Le sue tele monocrome, spesso dipinte a spruzzo, portano impresso il segno dei gesti precisi,
sicuri dell'artista che, lasciati i pennelli, maneggia lame di rasoio, coltelli e seghe.
La teoria artistica dietro la creazione dei Tagli fu enunciata nel primo manifesto di Fontana, il Manifesto Blanco,
pubblicato nel 1946. Fontana proponeva la nascita di una nuova arte "spazialista", un'arte che voleva sfruttare il
processo tecnologico nella sua ricerca di articolare la "quarta dimensione". Per lui il taglio era la distillazione di spazio
puro e pura energia in un solo gesto. Il taglio è irripetibile, come una pennellata.

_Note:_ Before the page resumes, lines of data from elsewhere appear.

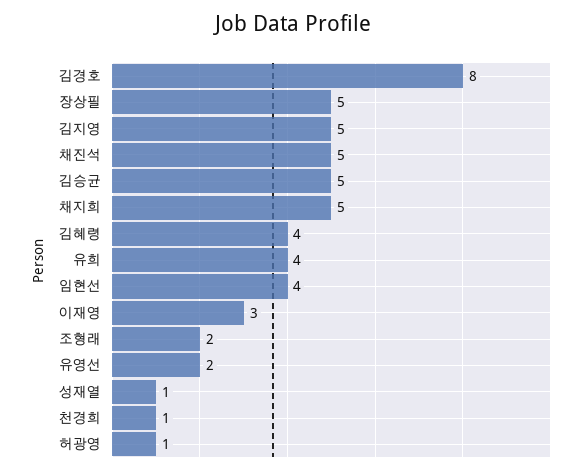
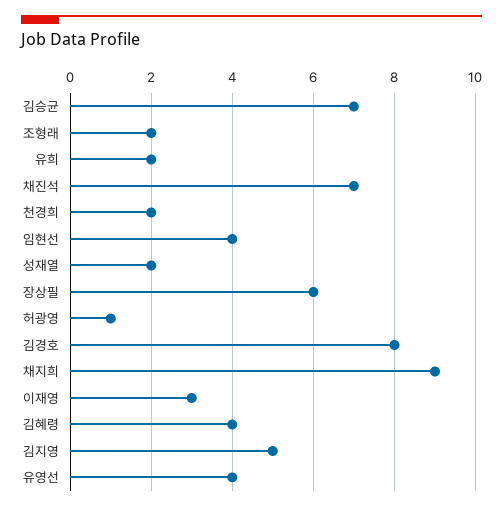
장상필: 5 -> 6
채진석: 5 -> 7
김승균: 5 -> 7
채지희: 5 -> 9
유희: 4 -> 2
유영선: 2 -> 4
성재열: 1 -> 2
천경희: 1 -> 2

I Will Not Make Any More Boring Art, John Baldessari, 1971, Nova Scotia College of Art
and Design, Halifax.
Artista concettuale americano, John Baldessari (National City, California, 1931) incorpora
lettere, parole e fotografie nelle sue opere.
Nel luglio del 1970, disilluso dallo stato della pittura degli anni '60, John Baldessari brucia molti
dei suoi primi paesaggi e le opere astratte. Abbandona le convenzioni pittoriche, che ha trovato
alienanti, e inizia a produrre tele utilizzando fotografie e testi scritti. Il suo lavoro è caratterizzato
da una coscienza del linguaggio, evidente nel suo uso dei giochi di parole, e nell'incorporazione di
materiale preso dalla cultura popolare.
“I Will not Make Any More Boring Art” riproduce una frase che Baldessari ordinò di scrivere sui muri "come castigo"agli
studenti della Nova Scotia College of Art and Design. Egli non era presente alla "fiera", né al workshop dove fu creata
questa litografia. Egli aveva semplicemente inviato una pagina manoscritta da riprodurre, allegando una videocassetta
di se stesso che scriveva la frase. Baldessari drammatizza l'ordinarietà, per darle nuovi significati.